> _INSTRUCTIONS FOR THE TASK_
The copy you return should hold only the lines from the top of the data below through the line with "faceta Objetos incluye", each duplicated exactly and with no pictures.

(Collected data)
• • • • • • •

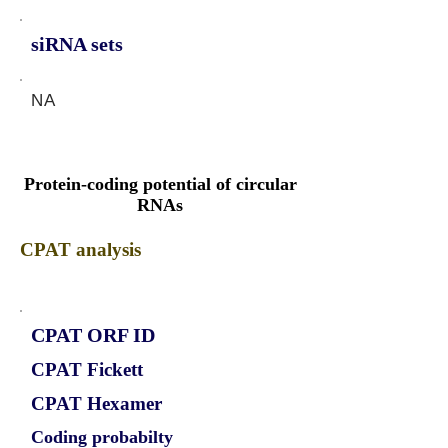
siRNA sets
NA
Protein-coding potential of circular
RNAs
CPAT analysis
CPAT ORF ID
CPAT Fickett
CPAT Hexamer
Coding probabilty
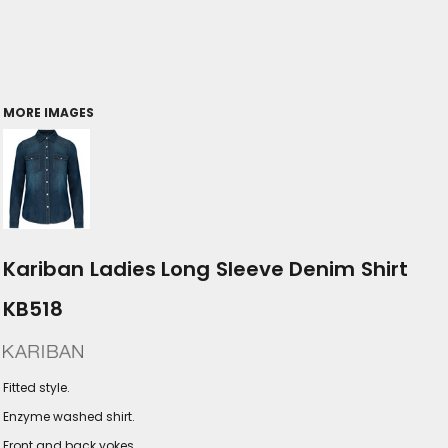
MORE IMAGES
Kariban Ladies Long Sleeve Denim Shirt
KB518
Fitted style.
Enzyme washed shirt.
Front and back yokes.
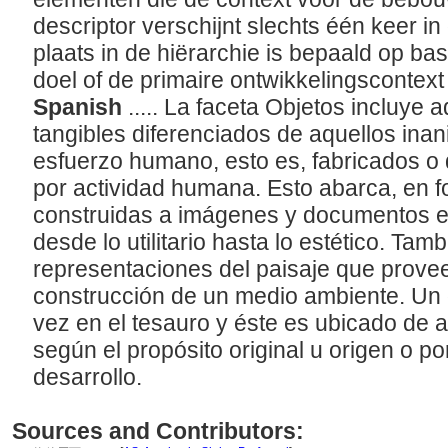
descriptor verschijnt slechts één keer in
plaats in de hiërarchie is bepaald op bas
doel of de primaire ontwikkelingscontext
Spanish
..... La faceta Objetos incluye 
tangibles diferenciados de aquellos ina
esfuerzo humano, esto es, fabricados o
por actividad humana. Esto abarca, en f
construidas a imágenes y documentos es
desde lo utilitario hasta lo estético. Tam
representaciones del paisaje que provee
construcción de un medio ambiente. Un 
vez en el tesauro y éste es ubicado de 
según el propósito original u origen o po
desarrollo.
Sources and Contributors:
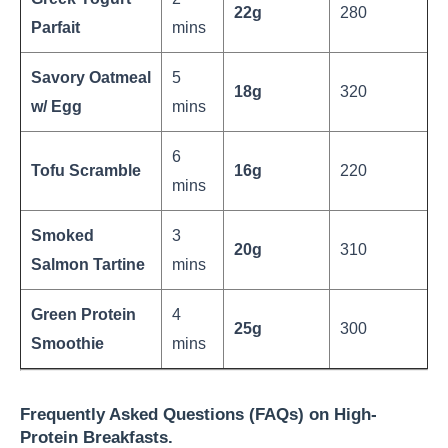
22g
280
Parfait
mins
Savory Oatmeal
5
18g
320
w/ Egg
mins
6
Tofu Scramble
16g
220
mins
Smoked
3
20g
310
Salmon Tartine
mins
Green Protein
4
25g
300
Smoothie
mins
Frequently Asked Questions (FAQs) on High-
Protein Breakfasts.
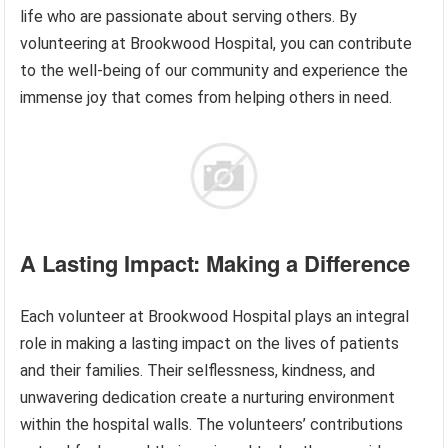
life who are passionate about serving others. By
volunteering at Brookwood Hospital, you can contribute
to the well-being of our community and experience the
immense joy that comes from helping others in need.
A Lasting Impact: Making a Difference
Each volunteer at Brookwood Hospital plays an integral
role in making a lasting impact on the lives of patients
and their families. Their selflessness, kindness, and
unwavering dedication create a nurturing environment
within the hospital walls. The volunteers’ contributions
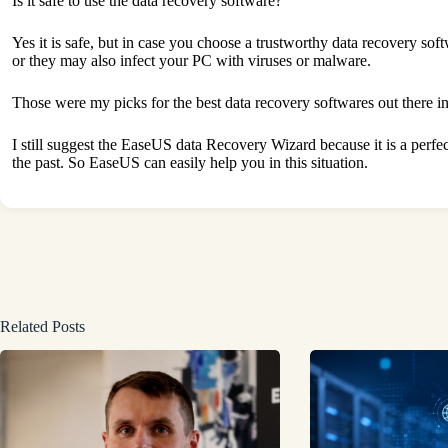
Is it safe to use the data recovery software?
Yes it is safe, but in case you choose a trustworthy data recovery s
or they may also infect your PC with viruses or malware.
Those were my picks for the best data recovery softwares out there 
I still suggest the EaseUS data Recovery Wizard because it is a perf
the past. So EaseUS can easily help you in this situation.
Related Posts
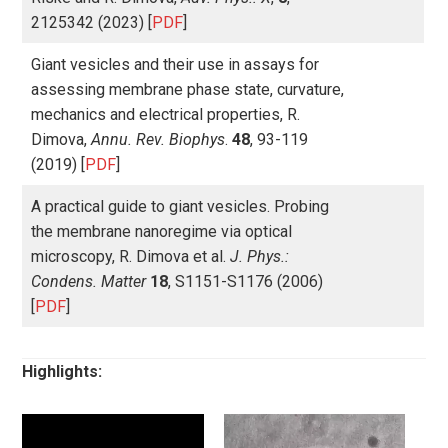
2125342 (2023) [
PDF
]
Giant vesicles and their use in assays for
assessing membrane phase state, curvature,
mechanics and electrical properties, R.
Dimova,
Annu. Rev. Biophys
.
48
, 93-119
(2019) [
PDF
]
A practical guide to giant vesicles. Probing
the membrane nanoregime via optical
microscopy, R. Dimova et al.
J. Phys.:
Condens. Matter
18
, S1151-S1176 (2006)
[
PDF
]
Highlights:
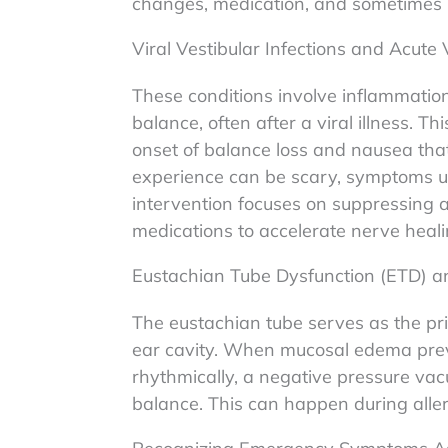
changes, medication, and sometimes p
Viral Vestibular Infections and Acute 
These conditions involve inflammation 
balance, often after a viral illness. 
onset of balance loss and nausea that 
experience can be scary, symptoms usu
intervention focuses on suppressing
medications to accelerate nerve heali
Eustachian Tube Dysfunction (ETD) a
The eustachian tube serves as the pr
ear cavity. When mucosal edema prev
rhythmically, a negative pressure vac
balance. This can happen during allerg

• • • • • • •

> _EXERCISE SOLUTION_
siRNA sets
NA
Protein-coding potential of circular
RNAs
CPAT analysis
CPAT ORF ID
CPAT Fickett
CPAT Hexamer
Coding probabilty
MORE IMAGES
Kariban Ladies Long Sleeve Denim Shirt
KB518
Fitted style.
Enzyme washed shirt.
Front and back yokes.
descriptor verschijnt slechts één keer in
plaats in de hiërarchie is bepaald op bas
doel of de primaire ontwikkelingscontext
Spanish
..... La faceta Objetos incluye 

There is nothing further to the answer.